(What this task involves):
In the records that follow, find each line containing "passenger" and copy it.

========================================

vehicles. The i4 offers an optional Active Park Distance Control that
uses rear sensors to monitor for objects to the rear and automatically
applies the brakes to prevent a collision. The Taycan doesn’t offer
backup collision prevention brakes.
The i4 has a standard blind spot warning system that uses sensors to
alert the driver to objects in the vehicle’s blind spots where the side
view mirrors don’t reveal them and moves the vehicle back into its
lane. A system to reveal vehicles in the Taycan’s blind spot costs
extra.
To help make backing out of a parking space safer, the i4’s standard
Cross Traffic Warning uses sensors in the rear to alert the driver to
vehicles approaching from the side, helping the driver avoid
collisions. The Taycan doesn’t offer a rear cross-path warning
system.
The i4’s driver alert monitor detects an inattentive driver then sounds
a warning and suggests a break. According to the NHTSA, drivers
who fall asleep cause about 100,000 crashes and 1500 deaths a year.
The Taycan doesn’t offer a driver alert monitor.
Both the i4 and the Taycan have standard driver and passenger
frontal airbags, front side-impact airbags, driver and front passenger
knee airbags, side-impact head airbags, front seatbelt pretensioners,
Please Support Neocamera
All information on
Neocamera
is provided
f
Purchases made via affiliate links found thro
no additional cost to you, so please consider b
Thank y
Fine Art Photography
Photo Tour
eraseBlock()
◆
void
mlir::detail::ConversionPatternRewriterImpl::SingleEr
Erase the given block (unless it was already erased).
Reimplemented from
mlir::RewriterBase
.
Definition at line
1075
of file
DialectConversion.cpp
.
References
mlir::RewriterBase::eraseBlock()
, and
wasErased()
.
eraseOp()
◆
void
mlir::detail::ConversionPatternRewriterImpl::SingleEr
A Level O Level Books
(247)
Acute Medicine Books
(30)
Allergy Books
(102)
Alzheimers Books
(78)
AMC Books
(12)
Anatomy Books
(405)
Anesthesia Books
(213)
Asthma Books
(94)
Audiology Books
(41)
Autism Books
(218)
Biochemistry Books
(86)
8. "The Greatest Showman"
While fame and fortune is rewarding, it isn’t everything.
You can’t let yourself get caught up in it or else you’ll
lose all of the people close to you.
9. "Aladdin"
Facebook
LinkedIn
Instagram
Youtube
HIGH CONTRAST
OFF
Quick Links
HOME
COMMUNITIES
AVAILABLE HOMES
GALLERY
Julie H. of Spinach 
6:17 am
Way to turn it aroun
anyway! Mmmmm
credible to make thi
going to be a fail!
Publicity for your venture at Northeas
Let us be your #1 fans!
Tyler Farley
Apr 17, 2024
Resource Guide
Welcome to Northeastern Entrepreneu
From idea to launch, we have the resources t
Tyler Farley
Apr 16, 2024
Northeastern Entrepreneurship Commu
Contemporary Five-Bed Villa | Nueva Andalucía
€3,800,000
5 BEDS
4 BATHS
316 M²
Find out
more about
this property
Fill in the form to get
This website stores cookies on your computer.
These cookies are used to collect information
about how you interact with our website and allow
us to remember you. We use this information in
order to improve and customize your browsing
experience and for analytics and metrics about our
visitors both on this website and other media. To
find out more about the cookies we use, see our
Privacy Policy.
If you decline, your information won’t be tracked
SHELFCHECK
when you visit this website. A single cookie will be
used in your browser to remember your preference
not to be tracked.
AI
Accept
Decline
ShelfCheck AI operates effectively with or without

========================================

(Your response):
Both the i4 and the Taycan have standard driver and passenger
frontal airbags, front side-impact airbags, driver and front passenger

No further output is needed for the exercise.